日本地球惑星科学連合2019年大会

講演情報

[J] ポスター発表

セッション記号 A (大気水圏科学) » A-AS 大気科学・気象学・大気環境

[A-AS04] 大気化学

2019年5月30日(木) 13:45 〜 15:15 ポスター会場 (幕張メッセ国際展示場 8ホール)

コンビーナ:中山 智喜(長崎大学 大学院水産・環境科学総合研究科)、岩本 洋子(広島大学 生物圏科学研究科)、豊田 栄(東京工業大学物質理工学院)、江口 菜穂(Kyushu University)

[AAS04-P14] Inverse modeling of black carbon emissions over China using ensemble data assimilation

*Ping Wang1 (1. Chinese Academy of Meteorological Sciences)
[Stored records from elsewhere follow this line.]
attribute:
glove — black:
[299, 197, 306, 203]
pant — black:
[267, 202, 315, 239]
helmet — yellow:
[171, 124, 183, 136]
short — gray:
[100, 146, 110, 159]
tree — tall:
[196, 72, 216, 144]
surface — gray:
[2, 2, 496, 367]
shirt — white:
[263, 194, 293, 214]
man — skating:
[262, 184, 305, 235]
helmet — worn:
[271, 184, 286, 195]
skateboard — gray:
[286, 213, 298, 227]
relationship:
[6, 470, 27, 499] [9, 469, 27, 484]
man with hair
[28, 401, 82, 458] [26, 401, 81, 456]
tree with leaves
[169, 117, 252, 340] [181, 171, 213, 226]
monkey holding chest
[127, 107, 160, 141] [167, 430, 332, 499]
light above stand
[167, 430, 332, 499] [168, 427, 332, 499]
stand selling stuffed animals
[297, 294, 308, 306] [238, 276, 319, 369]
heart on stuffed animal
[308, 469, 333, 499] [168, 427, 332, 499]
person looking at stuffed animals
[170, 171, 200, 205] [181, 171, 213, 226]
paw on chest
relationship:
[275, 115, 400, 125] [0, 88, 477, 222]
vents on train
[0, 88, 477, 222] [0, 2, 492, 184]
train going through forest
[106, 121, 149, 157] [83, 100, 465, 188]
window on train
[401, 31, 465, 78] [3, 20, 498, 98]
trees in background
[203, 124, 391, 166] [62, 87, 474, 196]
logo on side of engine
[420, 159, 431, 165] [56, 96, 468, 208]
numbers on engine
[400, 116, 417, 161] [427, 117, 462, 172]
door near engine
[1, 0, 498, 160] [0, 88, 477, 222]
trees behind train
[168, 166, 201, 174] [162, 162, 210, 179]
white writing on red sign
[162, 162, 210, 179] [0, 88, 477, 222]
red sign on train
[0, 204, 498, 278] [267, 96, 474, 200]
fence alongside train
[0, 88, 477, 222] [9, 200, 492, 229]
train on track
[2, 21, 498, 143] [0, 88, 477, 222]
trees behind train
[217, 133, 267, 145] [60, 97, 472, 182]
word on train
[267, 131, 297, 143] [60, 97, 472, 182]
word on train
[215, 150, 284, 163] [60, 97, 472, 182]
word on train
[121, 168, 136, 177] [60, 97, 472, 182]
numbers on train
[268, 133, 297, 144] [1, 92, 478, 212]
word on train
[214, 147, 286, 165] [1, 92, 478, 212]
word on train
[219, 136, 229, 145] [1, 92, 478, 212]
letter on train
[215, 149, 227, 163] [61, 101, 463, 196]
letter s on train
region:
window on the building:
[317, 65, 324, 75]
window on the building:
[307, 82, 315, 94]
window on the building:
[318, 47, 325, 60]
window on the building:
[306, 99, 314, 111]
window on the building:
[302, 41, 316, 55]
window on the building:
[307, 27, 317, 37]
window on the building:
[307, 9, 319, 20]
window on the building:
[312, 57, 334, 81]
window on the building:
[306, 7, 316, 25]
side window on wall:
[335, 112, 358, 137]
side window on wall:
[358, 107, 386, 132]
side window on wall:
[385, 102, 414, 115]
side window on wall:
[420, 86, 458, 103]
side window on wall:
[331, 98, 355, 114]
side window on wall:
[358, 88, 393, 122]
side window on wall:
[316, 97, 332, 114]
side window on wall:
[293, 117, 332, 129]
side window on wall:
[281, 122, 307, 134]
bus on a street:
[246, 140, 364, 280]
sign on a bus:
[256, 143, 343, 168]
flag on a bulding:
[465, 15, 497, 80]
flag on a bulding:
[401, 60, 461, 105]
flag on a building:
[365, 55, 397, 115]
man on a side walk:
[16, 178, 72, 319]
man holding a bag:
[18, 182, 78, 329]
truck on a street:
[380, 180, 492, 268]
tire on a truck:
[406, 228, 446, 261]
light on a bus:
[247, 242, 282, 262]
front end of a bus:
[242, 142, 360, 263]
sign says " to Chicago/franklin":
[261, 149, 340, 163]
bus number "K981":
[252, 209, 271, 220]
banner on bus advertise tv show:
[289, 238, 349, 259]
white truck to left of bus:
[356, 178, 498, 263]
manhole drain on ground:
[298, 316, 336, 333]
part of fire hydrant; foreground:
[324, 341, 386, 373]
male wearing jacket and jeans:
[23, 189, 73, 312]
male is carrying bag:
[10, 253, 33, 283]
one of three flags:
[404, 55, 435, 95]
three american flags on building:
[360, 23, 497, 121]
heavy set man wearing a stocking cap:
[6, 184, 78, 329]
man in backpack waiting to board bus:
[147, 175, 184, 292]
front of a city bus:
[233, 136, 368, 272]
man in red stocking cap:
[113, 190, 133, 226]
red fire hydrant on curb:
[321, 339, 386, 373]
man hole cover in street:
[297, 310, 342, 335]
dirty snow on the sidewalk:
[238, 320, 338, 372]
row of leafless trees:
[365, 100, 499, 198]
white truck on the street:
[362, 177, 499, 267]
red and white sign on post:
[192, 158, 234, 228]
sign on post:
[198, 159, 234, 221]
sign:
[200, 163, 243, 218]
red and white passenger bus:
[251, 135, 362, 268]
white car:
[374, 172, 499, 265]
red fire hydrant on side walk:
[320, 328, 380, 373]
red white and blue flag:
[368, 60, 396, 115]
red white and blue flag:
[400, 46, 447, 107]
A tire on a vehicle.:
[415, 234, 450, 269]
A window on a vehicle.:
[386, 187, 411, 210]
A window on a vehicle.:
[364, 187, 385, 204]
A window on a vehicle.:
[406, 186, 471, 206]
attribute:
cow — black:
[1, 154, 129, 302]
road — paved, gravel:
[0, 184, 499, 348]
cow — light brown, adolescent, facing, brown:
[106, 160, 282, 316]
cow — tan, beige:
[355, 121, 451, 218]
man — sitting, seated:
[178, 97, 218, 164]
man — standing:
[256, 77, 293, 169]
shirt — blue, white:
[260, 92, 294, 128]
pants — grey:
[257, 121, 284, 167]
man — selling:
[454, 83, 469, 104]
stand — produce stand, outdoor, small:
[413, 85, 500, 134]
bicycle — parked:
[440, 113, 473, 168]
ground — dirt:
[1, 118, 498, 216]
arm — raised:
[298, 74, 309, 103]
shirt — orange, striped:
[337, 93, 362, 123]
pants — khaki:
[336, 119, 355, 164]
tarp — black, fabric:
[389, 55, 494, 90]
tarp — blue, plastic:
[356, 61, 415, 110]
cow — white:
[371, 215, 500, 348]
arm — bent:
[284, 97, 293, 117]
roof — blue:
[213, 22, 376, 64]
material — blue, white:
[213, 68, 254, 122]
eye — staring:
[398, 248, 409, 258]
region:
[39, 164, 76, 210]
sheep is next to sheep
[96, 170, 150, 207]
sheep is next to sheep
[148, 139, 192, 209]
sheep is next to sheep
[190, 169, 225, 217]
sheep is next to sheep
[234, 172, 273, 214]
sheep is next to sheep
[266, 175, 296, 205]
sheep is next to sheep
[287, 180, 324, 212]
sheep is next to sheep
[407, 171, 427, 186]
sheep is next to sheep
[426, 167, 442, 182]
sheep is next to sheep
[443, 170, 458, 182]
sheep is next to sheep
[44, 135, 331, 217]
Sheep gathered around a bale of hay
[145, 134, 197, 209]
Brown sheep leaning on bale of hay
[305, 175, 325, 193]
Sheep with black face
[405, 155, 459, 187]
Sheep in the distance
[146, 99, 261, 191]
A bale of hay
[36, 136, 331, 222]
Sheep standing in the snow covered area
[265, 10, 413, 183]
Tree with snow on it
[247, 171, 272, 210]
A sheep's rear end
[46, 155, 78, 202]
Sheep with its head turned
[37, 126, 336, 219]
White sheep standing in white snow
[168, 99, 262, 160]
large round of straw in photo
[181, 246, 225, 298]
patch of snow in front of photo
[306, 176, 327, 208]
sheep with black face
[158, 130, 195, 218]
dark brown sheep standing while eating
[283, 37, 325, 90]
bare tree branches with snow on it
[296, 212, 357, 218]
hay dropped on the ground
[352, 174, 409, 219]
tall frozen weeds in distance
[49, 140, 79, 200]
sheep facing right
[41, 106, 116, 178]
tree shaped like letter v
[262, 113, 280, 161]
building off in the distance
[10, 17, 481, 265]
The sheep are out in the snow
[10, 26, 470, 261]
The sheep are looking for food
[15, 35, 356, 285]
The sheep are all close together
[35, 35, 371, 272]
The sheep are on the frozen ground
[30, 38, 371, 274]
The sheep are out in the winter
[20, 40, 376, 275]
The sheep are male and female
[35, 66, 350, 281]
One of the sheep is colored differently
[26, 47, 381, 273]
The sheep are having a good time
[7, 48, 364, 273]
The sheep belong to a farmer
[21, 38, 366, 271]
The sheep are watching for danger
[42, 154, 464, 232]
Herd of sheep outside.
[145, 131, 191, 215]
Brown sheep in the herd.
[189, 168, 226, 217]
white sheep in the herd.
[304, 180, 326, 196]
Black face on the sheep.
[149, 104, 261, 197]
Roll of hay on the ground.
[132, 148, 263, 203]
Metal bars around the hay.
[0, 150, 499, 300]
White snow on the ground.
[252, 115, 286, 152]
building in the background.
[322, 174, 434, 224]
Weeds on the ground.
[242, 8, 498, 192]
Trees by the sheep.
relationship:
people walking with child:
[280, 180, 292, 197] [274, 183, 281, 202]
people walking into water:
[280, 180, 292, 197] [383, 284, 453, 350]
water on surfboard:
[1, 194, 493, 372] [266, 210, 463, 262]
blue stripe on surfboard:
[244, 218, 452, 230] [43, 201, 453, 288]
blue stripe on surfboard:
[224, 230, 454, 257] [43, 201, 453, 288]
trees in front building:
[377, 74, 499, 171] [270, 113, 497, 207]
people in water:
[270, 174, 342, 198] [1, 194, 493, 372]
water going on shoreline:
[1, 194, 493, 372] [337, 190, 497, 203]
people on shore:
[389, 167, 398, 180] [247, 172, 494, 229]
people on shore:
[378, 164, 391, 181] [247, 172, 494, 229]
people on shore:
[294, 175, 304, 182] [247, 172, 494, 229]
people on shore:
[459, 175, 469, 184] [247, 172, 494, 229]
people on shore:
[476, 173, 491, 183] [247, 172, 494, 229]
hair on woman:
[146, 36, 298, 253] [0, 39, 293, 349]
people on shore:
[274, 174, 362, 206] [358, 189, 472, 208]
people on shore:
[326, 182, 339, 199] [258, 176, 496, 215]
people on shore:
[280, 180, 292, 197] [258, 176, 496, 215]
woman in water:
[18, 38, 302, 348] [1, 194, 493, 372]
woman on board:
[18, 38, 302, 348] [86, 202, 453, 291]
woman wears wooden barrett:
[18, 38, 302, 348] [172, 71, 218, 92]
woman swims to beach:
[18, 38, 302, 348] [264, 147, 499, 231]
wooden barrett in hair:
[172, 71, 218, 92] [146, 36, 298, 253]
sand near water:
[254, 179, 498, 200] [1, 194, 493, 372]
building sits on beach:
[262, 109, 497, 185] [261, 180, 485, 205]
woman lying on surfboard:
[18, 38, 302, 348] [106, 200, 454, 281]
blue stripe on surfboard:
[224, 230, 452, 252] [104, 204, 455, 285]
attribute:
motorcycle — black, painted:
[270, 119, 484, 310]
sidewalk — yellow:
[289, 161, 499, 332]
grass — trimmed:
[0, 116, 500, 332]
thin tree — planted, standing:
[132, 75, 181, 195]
キーワード:Inverse modeling, black carbon, ensemble optimal interpolation

Emissions inventories of black carbon (BC), which are traditionally constructed using a “bottom-up” approach based on activity data and emissions factors, are considered to contain a large level of uncertainty. In this paper, an ensemble optimal interpolation (EnOI) data assimilation technique is used to investigate the possibility of optimally recovering the spatially resolved emissions bias of BC. An inverse modeling system for emissions is established for an atmospheric chemistry aerosol model and two key problems related to ensemble data assimilation in the top-down emissions estimation are discussed: 1) how to obtain reasonable ensembles of prior emissions; and 2) establishing a scheme to localize the background-error matrix. An experiment involving one year long simulation cycle with EnOI inversion of BC emissions is performed for 2008. The bias of the BC emissions intensity in China at each grid point is corrected by this inverse system. The inversed emission over China in January is 240.1 Gg, and annual emission is about 2539.3 Gg, which is about 1.8 times of bottom-up emission inventory. The results show that, even though only monthly mean BC measurements are employed to inverse the emissions, the accuracy of the daily model simulation improves. Using top-down emissions, the average root-mean-square error of simulated daily BC is decreased by nearly 30%. These results are valuable and promising for a better understanding of aerosol emissions and distributions, as well as aerosol forecasting.